Je n’ai pas pleuré mon grand-père. Même pas aux funérailles lors des envolées lyriques de l’orgue luzien. Je ne pleure presque plus. Lorsqu’aujourd’hui je pleure, cela peut-être considéré comme un événement aussi important que l’absorption d’une choucroute de la mer par Paris Hilton.
Autant j’ai été un enfant rieur et peu pleurnicheur, autant j’ai été un adolescent dépressif. Je passais mes nuits à pleurer, une demi-heure au minimum de la sixième à la seconde. Mouiller mon oreiller ne me suffisait pas, c’était une centaine de matelas pneumatiques que je remplissais de mes larmes.
Quelques années plus tard, Laetitia ma copine de fumette me racontera un de ses rêves : son cœur dans la paume qui se vidait d’eau claire à chaque pression de sa main. Et bien c’était exactement ça dans ma chambre heptagonale de Versailles : je voyais mon cœur pleurer de battre dans le vide.

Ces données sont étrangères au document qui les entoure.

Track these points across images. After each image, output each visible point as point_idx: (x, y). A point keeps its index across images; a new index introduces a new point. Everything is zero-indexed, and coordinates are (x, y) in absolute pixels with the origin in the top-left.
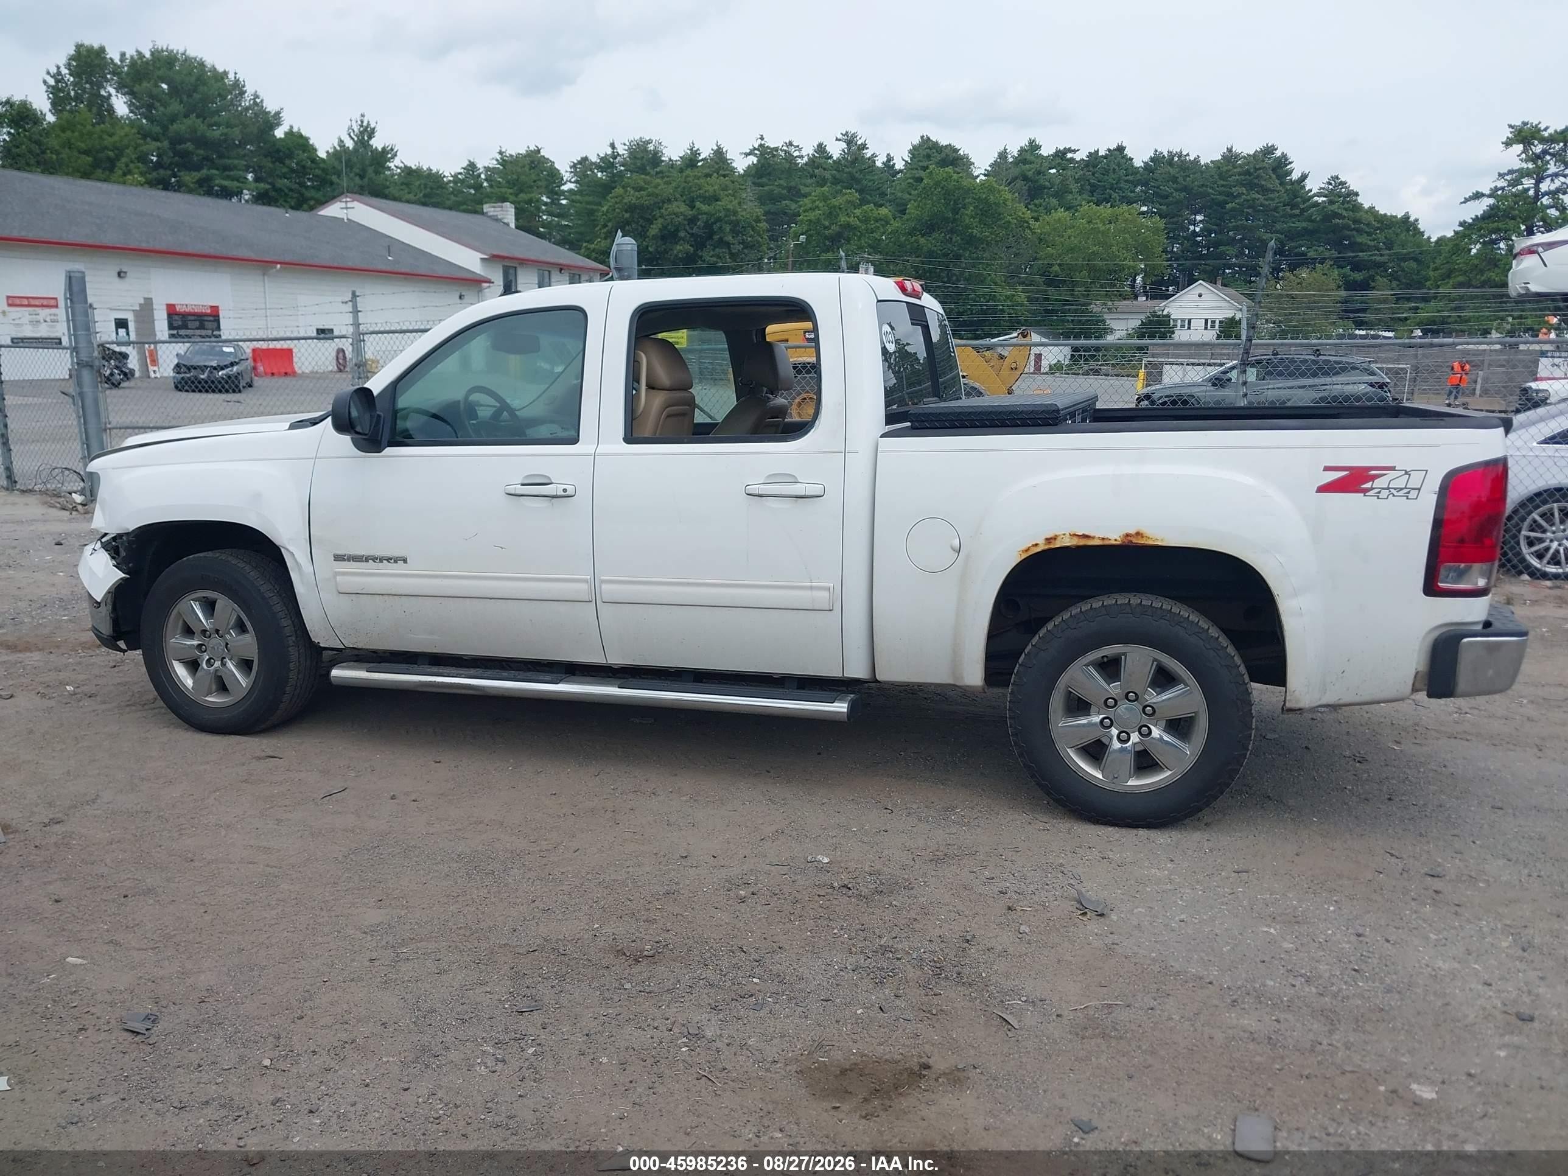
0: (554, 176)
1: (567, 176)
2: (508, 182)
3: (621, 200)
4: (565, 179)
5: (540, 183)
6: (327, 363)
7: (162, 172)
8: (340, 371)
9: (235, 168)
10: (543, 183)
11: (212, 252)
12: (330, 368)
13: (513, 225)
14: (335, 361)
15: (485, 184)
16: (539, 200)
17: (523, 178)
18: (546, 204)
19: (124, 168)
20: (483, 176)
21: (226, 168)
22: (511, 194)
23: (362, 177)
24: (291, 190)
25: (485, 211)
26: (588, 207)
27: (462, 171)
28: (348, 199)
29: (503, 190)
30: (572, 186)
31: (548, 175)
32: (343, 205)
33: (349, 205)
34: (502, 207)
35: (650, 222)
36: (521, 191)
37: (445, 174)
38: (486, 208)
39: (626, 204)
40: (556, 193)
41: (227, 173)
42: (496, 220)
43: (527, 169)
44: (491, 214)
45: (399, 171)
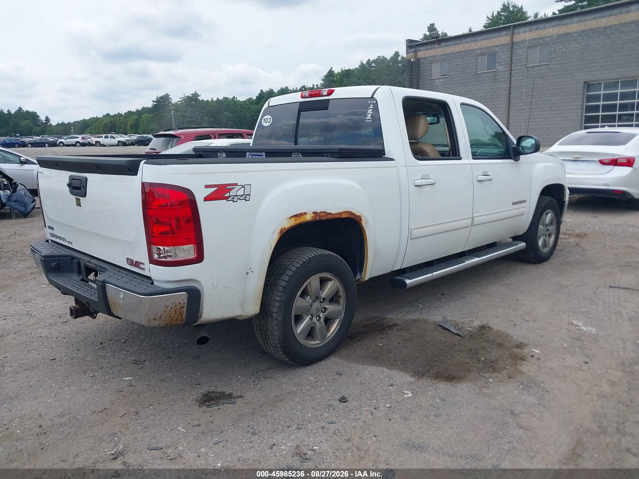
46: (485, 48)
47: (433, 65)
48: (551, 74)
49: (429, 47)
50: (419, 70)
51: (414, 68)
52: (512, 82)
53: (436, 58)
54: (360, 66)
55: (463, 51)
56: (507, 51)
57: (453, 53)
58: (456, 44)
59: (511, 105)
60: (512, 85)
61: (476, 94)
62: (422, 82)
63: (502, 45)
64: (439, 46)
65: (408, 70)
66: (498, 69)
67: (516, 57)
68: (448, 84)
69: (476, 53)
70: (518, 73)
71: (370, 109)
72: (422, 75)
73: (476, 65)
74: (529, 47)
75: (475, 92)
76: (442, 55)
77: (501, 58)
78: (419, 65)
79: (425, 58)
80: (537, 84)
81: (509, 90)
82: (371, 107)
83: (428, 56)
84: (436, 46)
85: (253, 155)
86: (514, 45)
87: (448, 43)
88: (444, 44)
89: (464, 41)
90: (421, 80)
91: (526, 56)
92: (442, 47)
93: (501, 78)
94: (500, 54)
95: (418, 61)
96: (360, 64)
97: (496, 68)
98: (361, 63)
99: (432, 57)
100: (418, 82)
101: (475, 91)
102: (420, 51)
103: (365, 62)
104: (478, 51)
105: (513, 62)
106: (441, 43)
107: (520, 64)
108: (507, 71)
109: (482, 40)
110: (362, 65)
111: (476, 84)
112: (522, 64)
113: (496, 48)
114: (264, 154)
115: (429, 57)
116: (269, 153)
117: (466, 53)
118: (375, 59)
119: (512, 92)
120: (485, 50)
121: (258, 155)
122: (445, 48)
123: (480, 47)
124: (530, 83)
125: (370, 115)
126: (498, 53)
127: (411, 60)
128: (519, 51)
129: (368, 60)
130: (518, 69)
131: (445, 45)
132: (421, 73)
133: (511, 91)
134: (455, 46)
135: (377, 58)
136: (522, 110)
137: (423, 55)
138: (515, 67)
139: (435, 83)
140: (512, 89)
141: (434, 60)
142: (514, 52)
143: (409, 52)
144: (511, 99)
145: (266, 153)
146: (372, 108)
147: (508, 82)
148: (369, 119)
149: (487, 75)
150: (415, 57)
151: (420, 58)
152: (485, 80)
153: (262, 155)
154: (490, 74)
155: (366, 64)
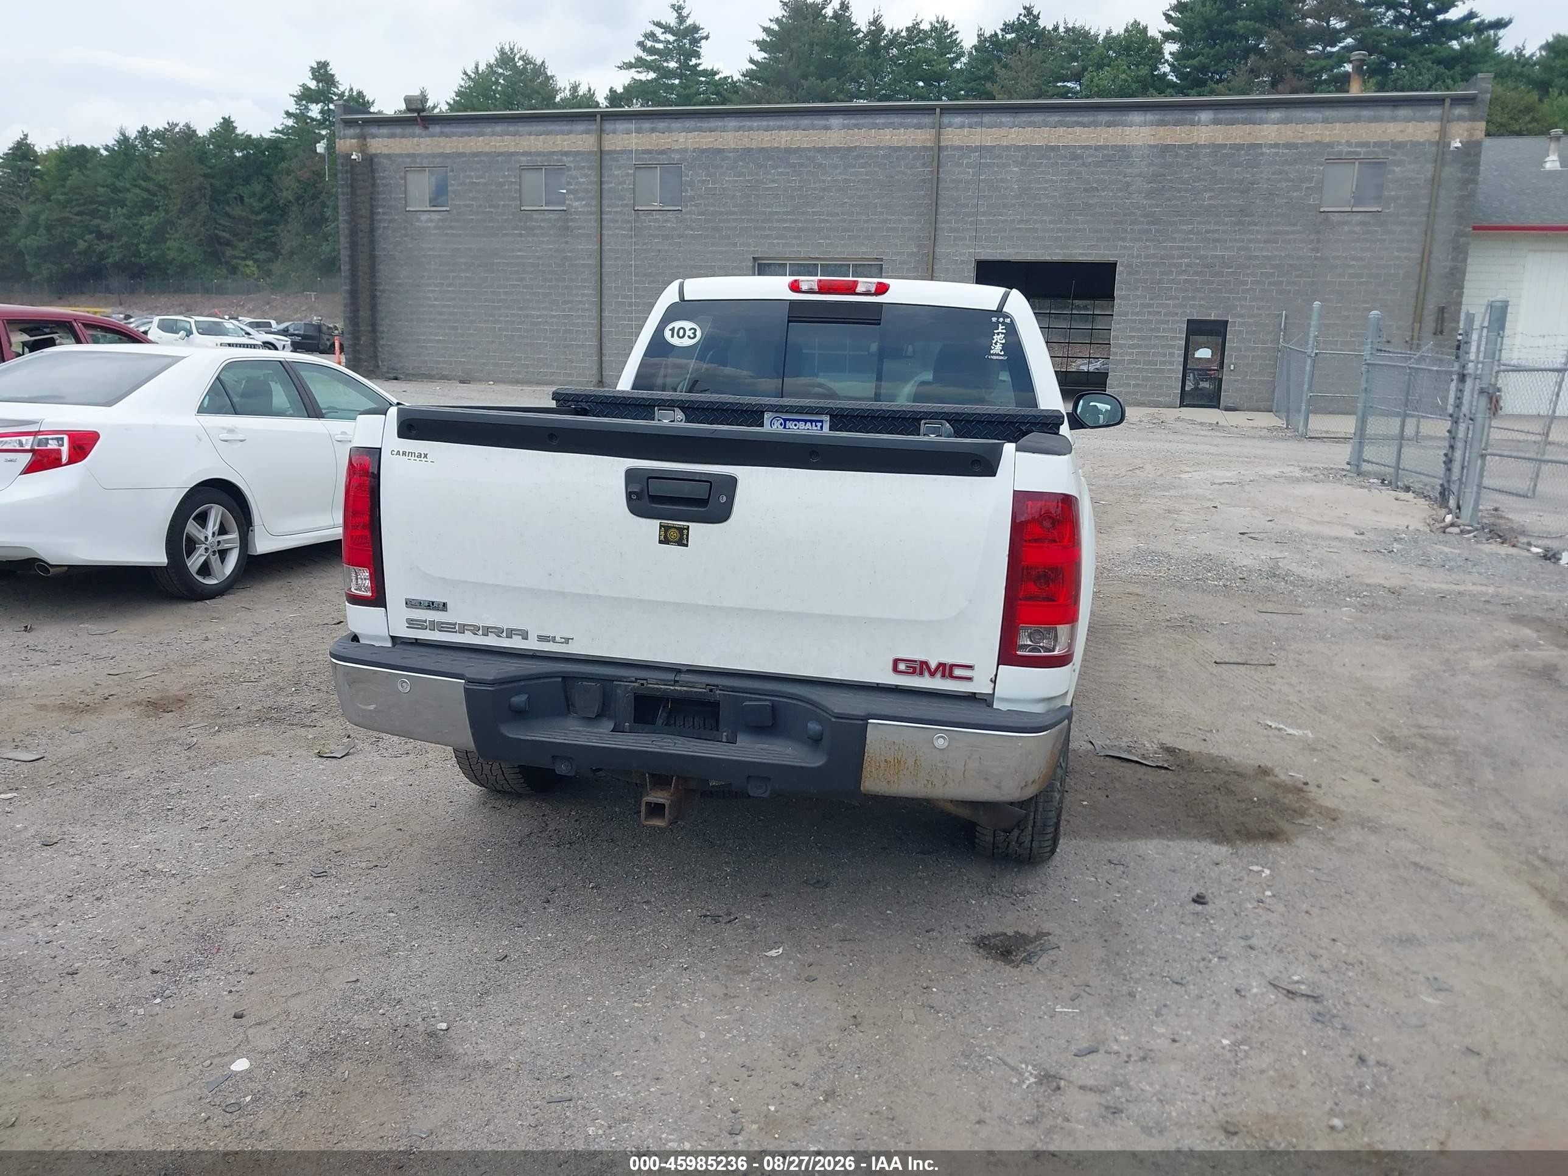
46: (539, 154)
47: (410, 176)
48: (686, 232)
49: (398, 130)
50: (374, 185)
51: (360, 177)
52: (605, 239)
53: (418, 160)
54: (118, 142)
55: (487, 154)
56: (589, 168)
57: (463, 155)
58: (469, 135)
59: (605, 292)
60: (606, 247)
61: (523, 257)
62: (384, 213)
63: (578, 153)
64: (424, 132)
65: (343, 180)
66: (571, 206)
67: (610, 185)
68: (451, 228)
69: (519, 162)
70: (617, 221)
71: (998, 334)
72: (383, 199)
73: (520, 191)
74: (637, 168)
75: (519, 254)
76: (434, 155)
77: (578, 183)
78: (373, 171)
79: (388, 156)
80: (659, 250)
81: (599, 257)
82: (1000, 330)
83: (397, 151)
84: (417, 130)
85: (785, 420)
86: (606, 157)
87: (448, 129)
88: (437, 129)
89: (489, 130)
90: (380, 210)
91: (632, 186)
92: (432, 136)
93: (579, 228)
94: (574, 173)
95: (370, 161)
96: (117, 136)
97: (567, 202)
98: (123, 135)
99: (408, 155)
100: (372, 213)
101: (520, 250)
102: (374, 136)
103: (132, 133)
104: (523, 159)
105: (605, 194)
106: (430, 126)
107: (621, 203)
108: (592, 213)
109: (530, 134)
110: (124, 140)
111: (521, 235)
112: (625, 202)
113: (565, 158)
114: (827, 418)
115: (400, 155)
117: (492, 159)
118: (161, 129)
119: (606, 263)
120: (539, 159)
121: (806, 421)
122: (440, 139)
123: (527, 149)
124: (645, 247)
126: (569, 169)
127: (353, 157)
128: (616, 173)
129: (143, 128)
130: (616, 212)
131: (441, 132)
132: (378, 193)
133: (603, 260)
134: (466, 138)
135: (167, 127)
136: (630, 305)
137: (383, 148)
138: (609, 206)
139: (419, 220)
140: (605, 255)
141: (413, 164)
142: (605, 172)
143: (345, 135)
144: (605, 278)
146: (1002, 333)
147: (596, 240)
149: (548, 216)
150: (363, 149)
151: (376, 155)
152: (542, 228)
153: (821, 421)
154: (552, 216)
155: (136, 138)
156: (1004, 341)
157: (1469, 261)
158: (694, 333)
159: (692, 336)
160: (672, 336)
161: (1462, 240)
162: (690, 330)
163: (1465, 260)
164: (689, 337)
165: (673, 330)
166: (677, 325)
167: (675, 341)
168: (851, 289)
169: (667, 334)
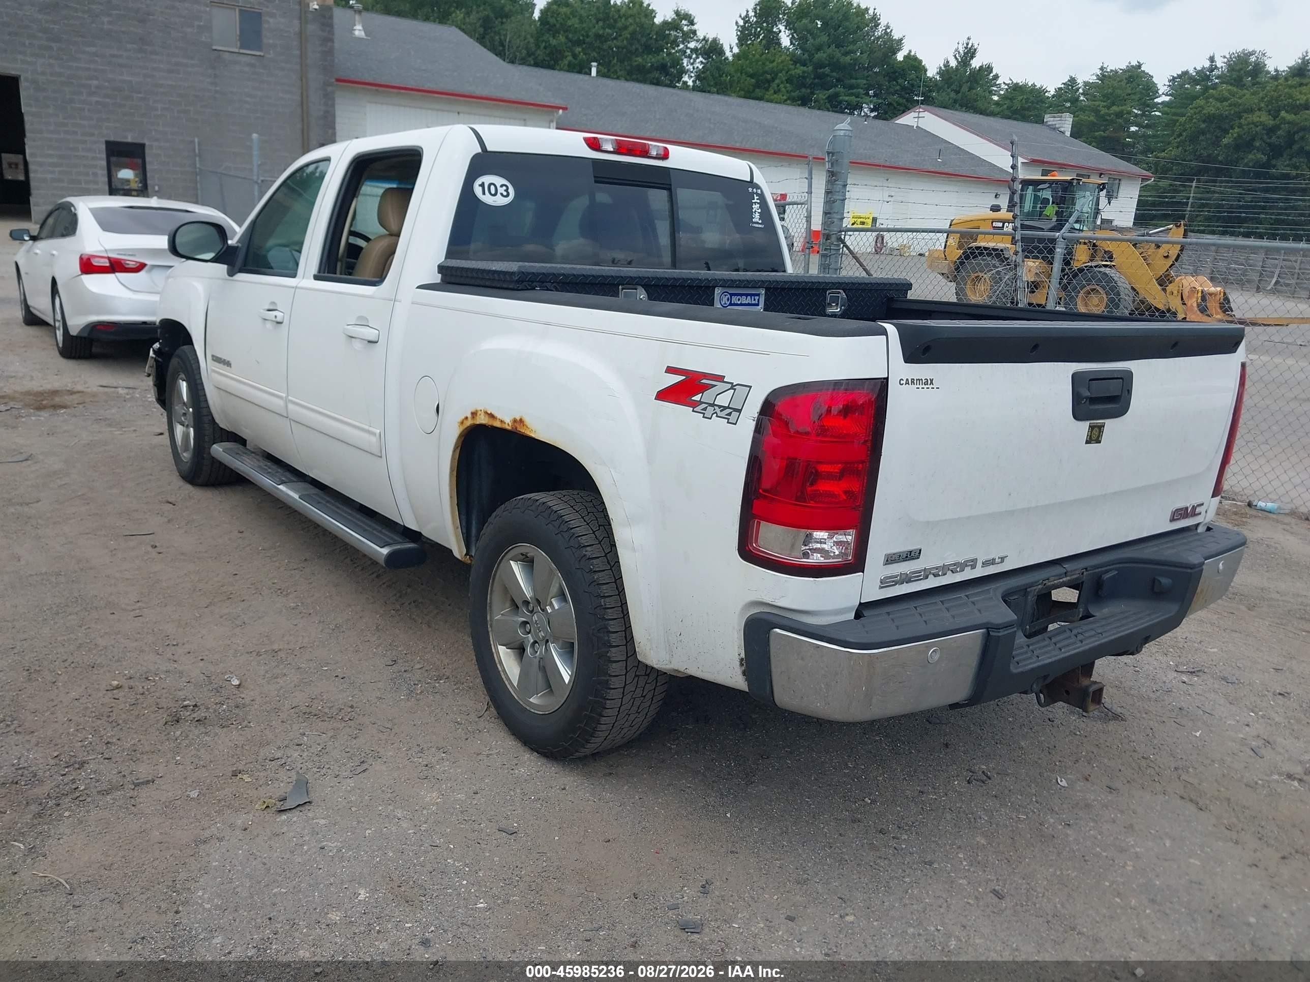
0: (1150, 88)
1: (1162, 89)
2: (1104, 96)
3: (1200, 111)
4: (1160, 92)
5: (1133, 97)
6: (867, 244)
7: (803, 90)
8: (877, 252)
9: (858, 87)
10: (1137, 97)
11: (788, 151)
12: (869, 250)
13: (1068, 134)
14: (874, 243)
15: (1082, 98)
16: (1129, 113)
17: (1119, 92)
18: (1136, 116)
19: (776, 88)
20: (1081, 91)
21: (852, 87)
22: (1104, 107)
23: (957, 92)
24: (899, 104)
25: (1045, 120)
26: (1174, 117)
27: (1063, 86)
28: (921, 110)
29: (1097, 103)
30: (1167, 99)
31: (1143, 89)
32: (916, 115)
33: (921, 115)
34: (1061, 117)
35: (1226, 132)
36: (1113, 104)
37: (1048, 89)
38: (1048, 118)
39: (1205, 114)
40: (1148, 106)
41: (851, 91)
42: (1054, 128)
43: (1123, 83)
44: (1049, 123)
45: (1006, 87)
82: (755, 201)
85: (732, 295)
116: (776, 289)
121: (747, 295)
125: (757, 216)
145: (767, 289)
148: (757, 223)
153: (758, 295)
156: (759, 211)
157: (337, 107)
158: (507, 190)
159: (505, 193)
160: (484, 193)
161: (329, 89)
162: (502, 186)
163: (333, 105)
164: (502, 194)
165: (482, 185)
166: (487, 179)
167: (487, 199)
168: (645, 153)
169: (478, 190)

Tout a commencé un soir de juin 1992 lorsque je déclarai à une petite fille mon amour chaste et incandescent.
« Ah bon ? »
Gros zef dans ta gueule.
Le soir même je passais une heure dans les toilettes du Don Patillo à prétexter une crise de foie devant ma famille. Devant ma famille, derrière une porte. A pleurer jusqu’à la morve plutôt que de me délecter du jaune d’œuf de la calzone. A simuler le vomi plutôt que le sourire devant un café liégeois.
C’est à partir de ce soir-là que j’ai arrêté de me goinfrer comme un porc.
J’ai alors commencé à me nourrir de toute la misère du monde ; de la commisération divine et des postulations apostoliques. Mais tout ça, ça passait d’abord par les messes du Père Baudouin et les devoirs de mes camarades de classe. J’étais devenu un blaireau pour résumer.
Mes – rares – amis que j’ai gardés de cette période vous diront que non je n’étais pas Scritch, et que oui je suis trop dur avec celui que j’étais à l’époque. Mais moi je reste convaincu que j’étais aussi attrayant qu’un banquet de Madrange dans une synagogue. Oui c’est ça : j’étais un jambon tarre.
Après, je ne vous ferai pas le récit de mes pleurs, leurs causes perdues et enterrées, car nous sommes tous passés par là. Du moins, beaucoup de mes lecteurs. Ajoutez à cela une fille, puis une autre au destin corrompu, et vous obtiendrez le plus douceâtre des mojitos de larmes.
Un palanquin, une couche glorieuse de larmes, c’est bien ça qu’était ma chambre de Versailles. Comment appelle-t-on une chambre où la vie vous sourit ? Car j’ai ça chez moi et j’aimerais bien vous la faire visiter.